By Tumelo Setshogo
31 March 2008
Tomorrows planned demonstrations against the recently introduced 15 percent salary increase for civil servants, have been postponed.
The demonstrations were to coincide with the inauguration of the country's fourth president, Lieutenant General Ian Khama.
Chairperson of the protesters' steering committee and BOSETU president Eric Ditau, confirmed the postponement to the Monitor last Friday.
"Yes we have postponed the demonstrations until probably Friday," Ditau said. The marches were to involve members of the Botswana Landboard and Local Authority Workers Union (BLLAWU), Botswana Secondary School Teachers Union (BOSETU), Tertiary Allied Workers Union (TAWU), Botswana Primary Teachers Association (BOPRITA) and Botswana Government Workers Union (BOGOU).
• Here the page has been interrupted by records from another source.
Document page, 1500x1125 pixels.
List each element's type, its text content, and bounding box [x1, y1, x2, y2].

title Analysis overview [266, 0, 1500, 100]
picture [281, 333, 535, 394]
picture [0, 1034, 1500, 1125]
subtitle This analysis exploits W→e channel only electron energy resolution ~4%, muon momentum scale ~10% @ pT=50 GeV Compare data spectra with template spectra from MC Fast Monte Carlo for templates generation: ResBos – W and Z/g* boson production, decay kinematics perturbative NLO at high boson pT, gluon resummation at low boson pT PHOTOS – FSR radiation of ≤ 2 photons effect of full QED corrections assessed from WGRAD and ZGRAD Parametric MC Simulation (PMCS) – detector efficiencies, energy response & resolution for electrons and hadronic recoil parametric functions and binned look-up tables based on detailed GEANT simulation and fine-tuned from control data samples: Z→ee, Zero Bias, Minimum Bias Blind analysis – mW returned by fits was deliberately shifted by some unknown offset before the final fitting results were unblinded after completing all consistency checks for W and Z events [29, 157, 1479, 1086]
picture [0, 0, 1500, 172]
Ditau said they decided to defer the demonstrations because "we feel we have not yet exhausted all the available structures to air our concerns".
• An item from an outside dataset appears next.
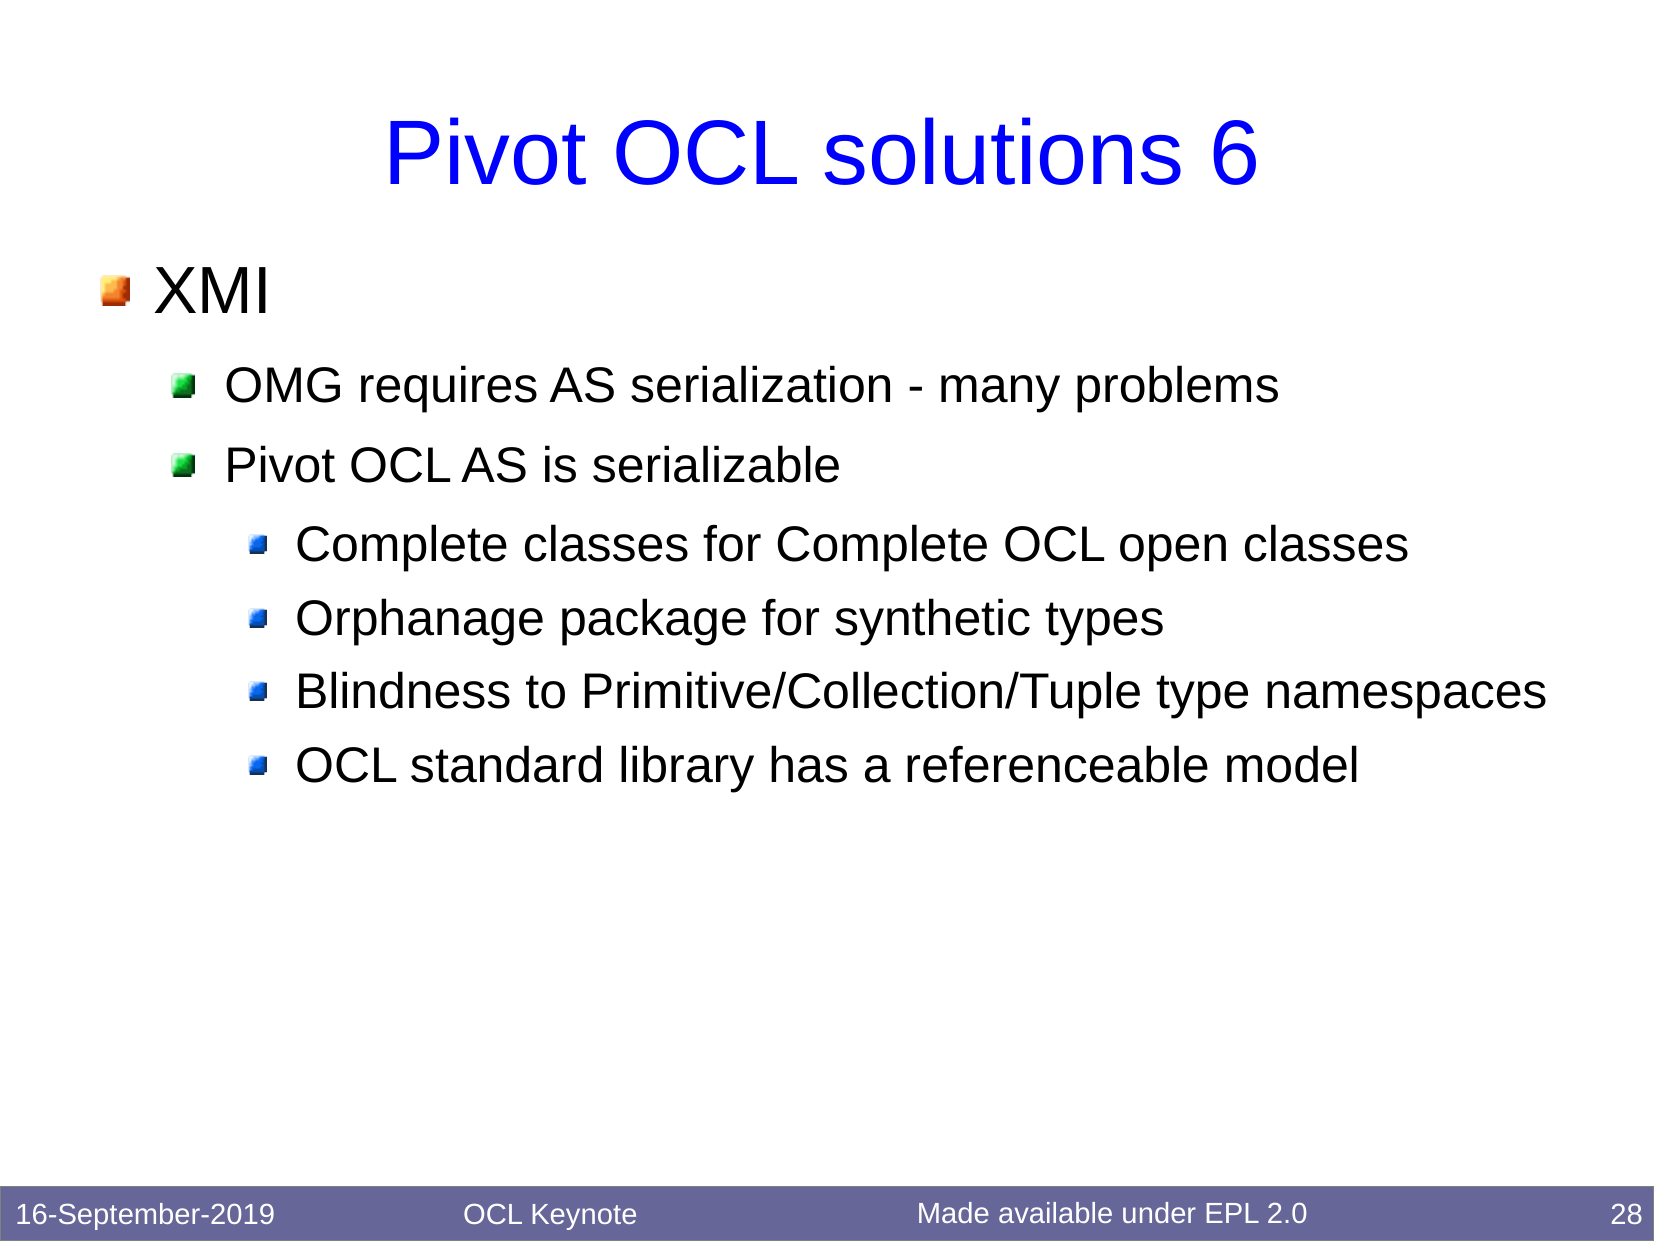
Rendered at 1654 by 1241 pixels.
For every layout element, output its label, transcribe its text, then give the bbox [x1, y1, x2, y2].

"We want to explore all the avenues available before we embark on the peaceful demonstrations," he said.
He said their failure to meet with Presidential Affairs and Public Administration Minister Daniel Kwelagobe last Thursday, as he chose to attend Botswana Democratic Party (BDP) special congress at the expense of workers' concerns, also "forced us to postpone our planned activities".
Another reason is that the unions did not want to be seen to be disrupting Khama's inauguration. "We felt we should not hold our demonstrations on the same day of Khama's inauguration because the public might think that we have lost direction," said Ditau adding that even the media would be focusing on Khama's succession and would therefore "give less coverage to our activity".
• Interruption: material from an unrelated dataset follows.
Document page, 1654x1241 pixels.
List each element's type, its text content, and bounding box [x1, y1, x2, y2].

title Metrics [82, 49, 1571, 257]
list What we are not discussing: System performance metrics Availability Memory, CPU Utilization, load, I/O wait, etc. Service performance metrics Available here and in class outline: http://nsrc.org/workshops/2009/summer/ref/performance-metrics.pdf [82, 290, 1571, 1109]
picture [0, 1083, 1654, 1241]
Ditau however refused to agree that they were "chickening out" in fear of "iron man" Ian Khama, a former commander of the Botswana Defence (BDF). He said the postponement would give them enough time to try their luck of meeting Kwelagobe to raise their concerns about the salary increment "which we are against".
"Our meeting with the minister will determine our way forward," said Ditau. BTU secretary general Keorapetse Kgasa concurred, saying they were not chickening out but merely making a strategic retreat. "We want to prepare ourselves well and mobilise our members," he said.
Kgasa also highlighted that they should not be seen to be fighting with the authorities by holding demonstrations on Khama's inauguration.
He said they also postponed the press conference they planned last week Tuesday "because we were promised that the minister would be available to meet with us, but this did not happen".
Meanwhile, the Botswana Public Employees Union (BOPEU) and Manual Workers Union (MWU) are not part of the planned demonstrations. Their main contention is that there is another way of airing their grievances with the employer - not through demonstrations.